第12話 こぼれ落ちる後悔

 俺たちが死んだ場所は"境界の門"と呼ばれる、国の最北端を守る大きな門。近くの村から徒歩数時間かかる場所。隣国から攻められないように結界を張っており、近づく者はいない。


「……王子が『嫌な予感がするから門を見に行く』と言い出し、止めても聞きませんでした。ただの勘だから、他の者には迷惑をかけたくない、お忍びで行きたいと……」

「ソール王子もお忍びで行きたいと言い出すことが多かった。俺もよく付き添った。あの兄弟は頑固者だから全く聞かん。こっちが折れるしかない」


 団長も……俺と同じことを。初耳だ。驚き混じりに相槌を打つと「話がそれたな、続けろ」と促された。


「その日もいつもの調子だと思って、俺は付き添いました……あんなことになるなんて、思いもしなかった。あの時縛り付けてでも止めておけばと悔やみました」


 胸元を握りしめた。

 それでも律佳の手は止まることなく俺の背を撫でた。


「今思えば、王子の言った嫌な予感の正体は悪魔だったんだと思うんです。悪魔は恐ろしく動きが速く、殺気を感じ取った瞬間には攻撃されていて、地面に倒れていました。体が重くて動かせなかった。悪魔に王子は捕まり、噛みつかれたんです。そこから毒が広がって……」


 冷たい王子の身体を抱いた感触がよみがえってくる。呼吸が苦しい。

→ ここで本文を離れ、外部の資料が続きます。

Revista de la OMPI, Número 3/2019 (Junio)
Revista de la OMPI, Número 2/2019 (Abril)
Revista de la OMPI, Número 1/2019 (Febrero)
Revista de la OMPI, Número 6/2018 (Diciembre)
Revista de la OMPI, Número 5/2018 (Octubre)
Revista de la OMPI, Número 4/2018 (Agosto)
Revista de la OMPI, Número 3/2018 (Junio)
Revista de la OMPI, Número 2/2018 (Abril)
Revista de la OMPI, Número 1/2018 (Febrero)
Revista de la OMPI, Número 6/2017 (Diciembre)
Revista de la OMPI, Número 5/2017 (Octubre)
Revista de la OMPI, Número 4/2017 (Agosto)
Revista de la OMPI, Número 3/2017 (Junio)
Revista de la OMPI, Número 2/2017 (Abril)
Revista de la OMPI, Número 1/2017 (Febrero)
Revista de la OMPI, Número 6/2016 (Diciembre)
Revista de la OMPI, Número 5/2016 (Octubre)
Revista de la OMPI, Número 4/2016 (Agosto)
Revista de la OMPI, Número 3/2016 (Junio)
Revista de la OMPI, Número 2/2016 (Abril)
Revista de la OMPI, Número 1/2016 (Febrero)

小刻みに震えているのが律佳にも伝わったのか、背中を撫でていた手は頭を撫ではじめた。


「王子は毒で苦しみながらも、悪魔を倒せと俺に命じました。逃がすと国民に被害が出てしまうと。王子があの場に行っていなければ、悪魔は本当に村人を殺していたと思います。結果的に王子の勘のおかげで多くの国民は救われた、王子一人の犠牲で済んだ。けど……俺にとってその犠牲は大きすぎた」


「それがお前の後悔か」


 団長は真っ直ぐに俺の目を見た。あと、もうひとつ、話さないといけない。悪魔の言葉が何回も頭でまわる。本当に、俺の未練がみんなを引き寄せているんだとしたら、ここに律佳や団長がいるのは俺のせい……?


 二人の顔を順に見る。俺のことを心配してくれている。ちゃんと話さないと。自分の過ちを認めなければ、きっと後悔も未練も消えてくれない。

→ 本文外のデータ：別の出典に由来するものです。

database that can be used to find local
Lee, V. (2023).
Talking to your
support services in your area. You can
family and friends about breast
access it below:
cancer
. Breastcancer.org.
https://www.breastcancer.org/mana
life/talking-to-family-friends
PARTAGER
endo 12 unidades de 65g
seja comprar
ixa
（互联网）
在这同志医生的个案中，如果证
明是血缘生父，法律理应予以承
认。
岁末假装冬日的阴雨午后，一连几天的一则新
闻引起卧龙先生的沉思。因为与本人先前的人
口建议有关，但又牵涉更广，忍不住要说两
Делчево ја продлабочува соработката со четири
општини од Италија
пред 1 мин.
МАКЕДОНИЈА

「もうひとつ、話をさせてください。俺も前に進みたい」


 団長の言うとおり、過去に執着していたら前には進めない……! 張り付いた喉をこじ開け、絞り出す。


 悪魔の思い通りになんてさせてたまるか。


「死ぬ間際の王子に『国の役に立ってくれ』と言われました。でも俺は、王子のいない世界で生きていくなんて無理だった。俺は国も騎士団も王子の命令さえも捨てて、自ら首を切りました。王子のいない、つらい現実から逃げ出したんです」


 静まり返った部屋で情けない自分の声だけが響く。顔は上げられず、だんだんと声が上擦る。

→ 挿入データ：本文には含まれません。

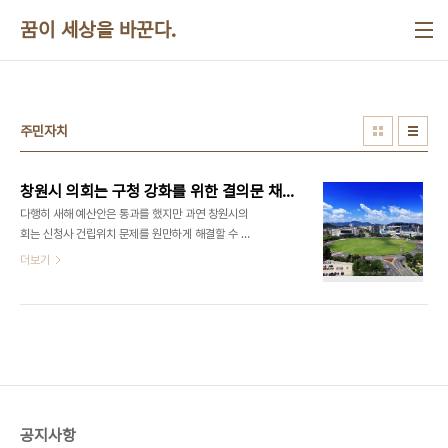
본문 바로가기
꿈이 세상을 바꾼다.
주민자치
창원시 의회는 구청 강화를 위한 결의문 채택해야
다행히 새해 예산안은 통과를 했지만 과연 창원시의
회는 신청사 건립위치 문제를 원만하게 해결할 수 있
을까? 어떻게든 결론을 내릴 것이라는 막연한 기대와
더보기
조만간 결정 할 수 밖에 없을 것이라는 낙관론도 생각
하기가 힘든 것 같다. 왜냐하면 단상점거라는 방법으
로 의사진행을 방해한 창원지역 시의원과 단상점거
를 초래한 결의안을 상정시킨 마산지역 시의원이 서
로 양보하고 화해 할 가능성이 희박하기 때문이다. 소
속정당이 한나라당이든 민주노동당, 진보신당이든
아무런 차이가 없다. 지역 정서가 소속정당을 무력화
시키고 있다. 의회가 이렇게까지 파행적인 것은 의원
공지사항
개개인의 자질 때문이 아니다. 자세히 살펴보면 이미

「俺は弱くて最低で……こんな自分、王子に顔向けできない……だから、王子に知られたくないから、ひなたに前世を思い出して欲しくないって思ったこともある……っ 本当に自分勝手だ……ロッカに、団長にも、情けなくて言えなくて……隠しててごめんなさい……っ 悪魔にも全部、見透かされてたし……っ」


「アルク……!」


 律佳の優しい腕の中に包まれた。初めて他人に話した自分の感情は、ぐちゃぐちゃになって訳がわからなくて、溜め込んだ涙が溢れた。


「たくさん抱えていたんだね……つらかったね……話してくれてありがとう」

「ロッカぁ……ごめん……ごめんな……」


 温かい腕に抱きしめられながら頭を優しく撫でられる。涙は止めようとしても止まらなかった。律佳の腕の中でうわ言のように謝りながら泣き続けた。